[Data shown Boundary: Start]

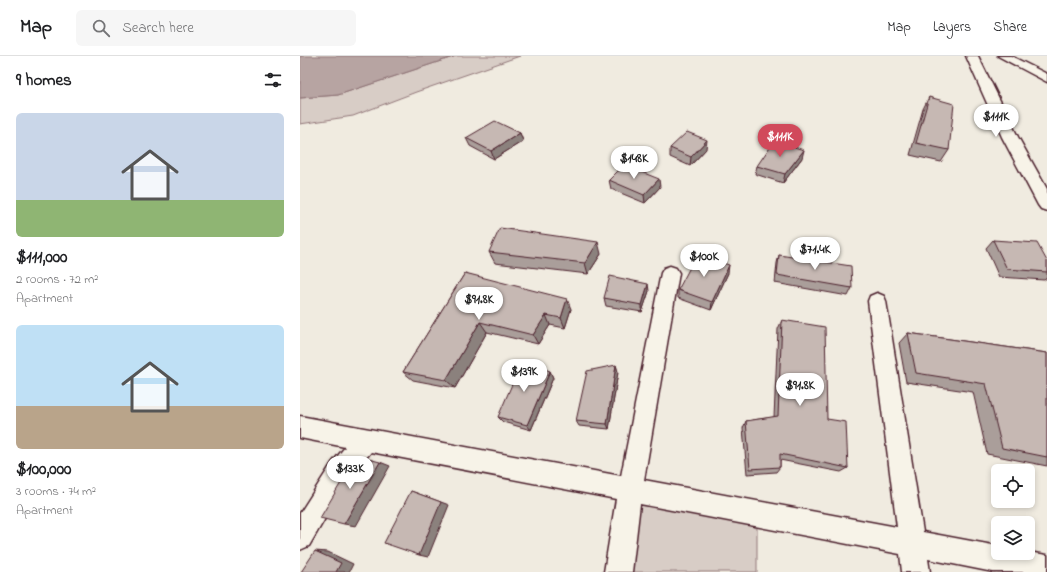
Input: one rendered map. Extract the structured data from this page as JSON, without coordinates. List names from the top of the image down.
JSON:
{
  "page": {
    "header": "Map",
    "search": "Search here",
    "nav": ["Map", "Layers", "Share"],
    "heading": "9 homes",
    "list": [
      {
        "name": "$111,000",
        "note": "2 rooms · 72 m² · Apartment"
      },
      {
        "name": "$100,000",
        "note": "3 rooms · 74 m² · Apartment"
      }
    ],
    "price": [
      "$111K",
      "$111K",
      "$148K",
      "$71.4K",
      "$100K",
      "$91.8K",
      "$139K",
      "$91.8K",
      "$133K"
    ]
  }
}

[Data shown Boundary: End]
[Data shown Boundary: Start]

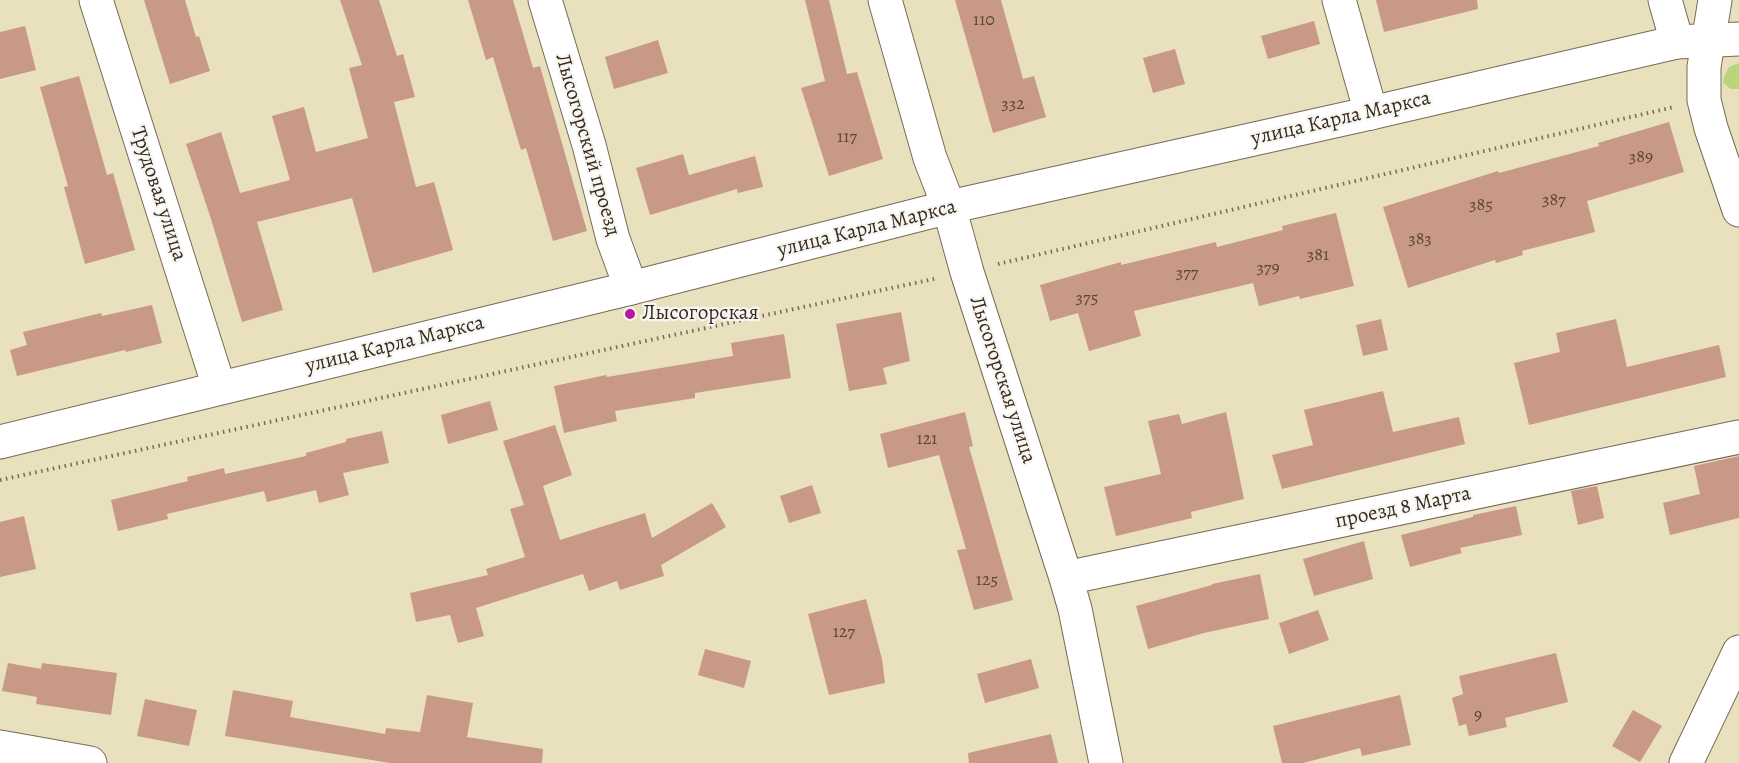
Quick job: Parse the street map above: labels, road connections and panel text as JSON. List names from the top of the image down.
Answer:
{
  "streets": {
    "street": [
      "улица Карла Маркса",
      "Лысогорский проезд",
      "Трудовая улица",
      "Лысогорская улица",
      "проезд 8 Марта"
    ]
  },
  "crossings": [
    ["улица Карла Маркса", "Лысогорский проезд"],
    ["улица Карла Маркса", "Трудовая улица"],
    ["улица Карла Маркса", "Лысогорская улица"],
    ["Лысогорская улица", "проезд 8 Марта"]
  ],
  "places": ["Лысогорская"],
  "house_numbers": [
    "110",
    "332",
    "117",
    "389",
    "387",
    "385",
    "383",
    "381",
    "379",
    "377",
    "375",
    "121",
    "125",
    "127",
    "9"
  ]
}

[Data shown Boundary: End]

### The task
Look through the listing, and copy each line that contains the word "from".

### Exercise answer
Input: one rendered map. Extract the structured data from this page as JSON, without coordinates. List names from the top of the image down.
Quick job: Parse the street map above: labels, road connections and panel text as JSON. List names from the top of the image down.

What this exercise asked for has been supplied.